Exercise objective.
Exactly the lines from the one with "2026年08月06日" through the end of the data below must be set down, and no pictures with them.

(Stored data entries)

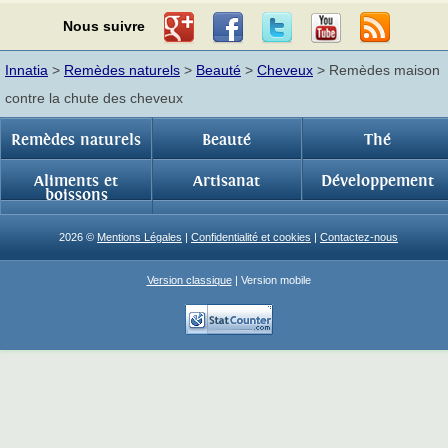
Nous suivre
Innatia
>
Remèdes naturels
>
Beauté
>
Cheveux
> Remèdes maison
contre la chute des cheveux
Remèdes naturels
Beauté
Thé
Aliments et
Artisanat
Développement
boissons
2026 ©
Mentions Légales
|
Confidentialité et cookies
|
Contactez-nous
Version classique
| Version mobile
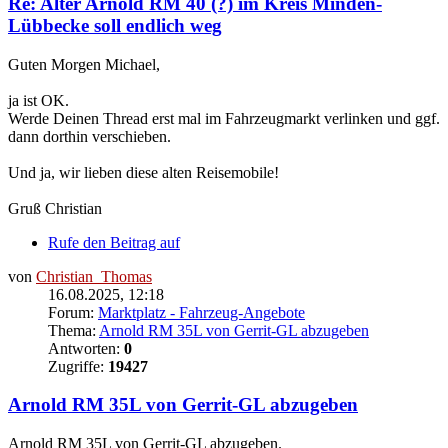
Re: Alter Arnold RM 40 (?) im Kreis Minden-
Lübbecke soll endlich weg
Guten Morgen Michael,
ja ist OK.
Werde Deinen Thread erst mal im Fahrzeugmarkt verlinken und ggf.
dann dorthin verschieben.
Und ja, wir lieben diese alten Reisemobile!
Gruß Christian
Rufe den Beitrag auf
von
Christian_Thomas
16.08.2025, 12:18
Forum:
Marktplatz - Fahrzeug-Angebote
Thema:
Arnold RM 35L von Gerrit-GL abzugeben
Antworten:
0
Zugriffe:
19427
Arnold RM 35L von Gerrit-GL abzugeben
Arnold RM 35L von Gerrit-GL abzugeben.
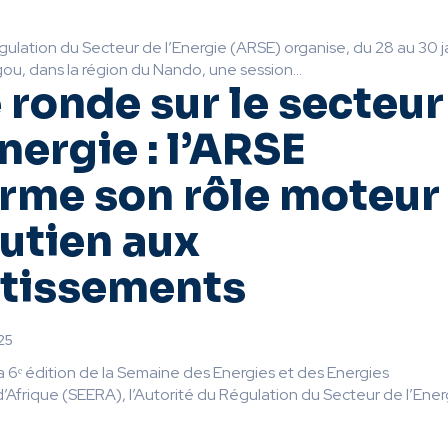
gulation du Secteur de l’Energie (ARSE) organise, du 28 au 30 j
u, dans la région du Nando, une session...
 ronde sur le secteur
énergie : l’ARSE
irme son rôle moteur
utien aux
stissements
25
la 6ᵉ édition de la Semaine des Energies et des Energies
Afrique (SEERA), l’Autorité du Régulation du Secteur de l’Energ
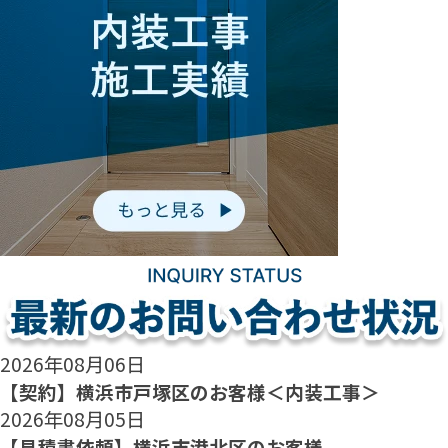
2026年08月06日
【契約】横浜市戸塚区のお客様＜内装工事＞
2026年08月05日
【見積書依頼】横浜市港北区のお客様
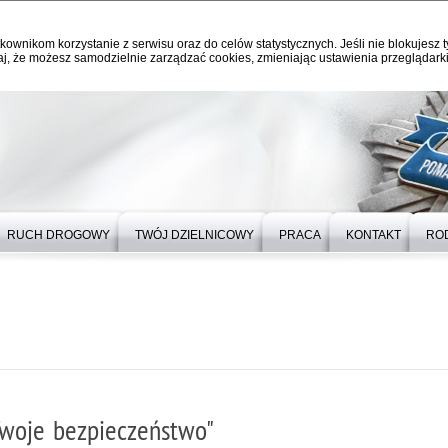
kownikom korzystanie z serwisu oraz do celów statystycznych. Jeśli nie blokujesz t
j, że możesz samodzielnie zarządzać cookies, zmieniając ustawienia przeglądarki
RUCH DROGOWY
TWÓJ DZIELNICOWY
PRACA
KONTAKT
RO
-Twoje bezpieczeństwo"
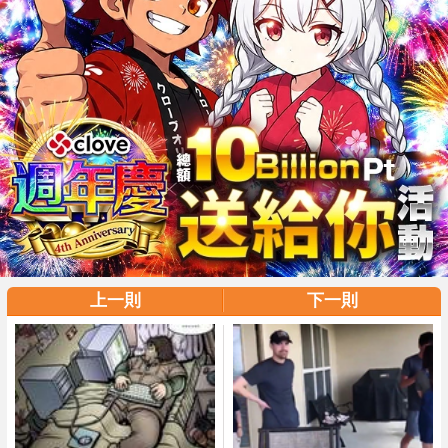
上一則
下一則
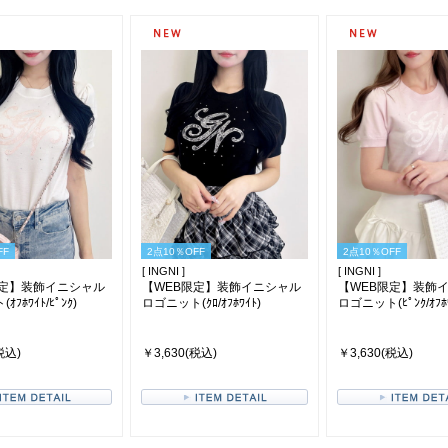
FF
2点10％OFF
2点10％OFF
[ INGNI ]
[ INGNI ]
限定】装飾イニシャル
【WEB限定】装飾イニシャル
【WEB限定】装飾
ﾌﾎﾜｲﾄ/ﾋﾟﾝｸ)
ロゴニット(ｸﾛ/ｵﾌﾎﾜｲﾄ)
ロゴニット(ﾋﾟﾝｸ/ｵﾌﾎﾜ
税込)
￥3,630(税込)
￥3,630(税込)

Solution for this problem.
2026年08月06日
【契約】横浜市戸塚区のお客様＜内装工事＞
2026年08月05日
【見積書依頼】横浜市港北区のお客様
kownikom korzystanie z serwisu oraz do celów statystycznych. Jeśli nie blokujesz t
j, że możesz samodzielnie zarządzać cookies, zmieniając ustawienia przeglądarki
RUCH DROGOWY
TWÓJ DZIELNICOWY
PRACA
KONTAKT
RO
-Twoje bezpieczeństwo"
上一則
下一則
FF
2点10％OFF
2点10％OFF
[ INGNI ]
[ INGNI ]
限定】装飾イニシャル
【WEB限定】装飾イニシャル
【WEB限定】装飾
ﾌﾎﾜｲﾄ/ﾋﾟﾝｸ)
ロゴニット(ｸﾛ/ｵﾌﾎﾜｲﾄ)
ロゴニット(ﾋﾟﾝｸ/ｵﾌﾎﾜ
税込)
￥3,630(税込)
￥3,630(税込)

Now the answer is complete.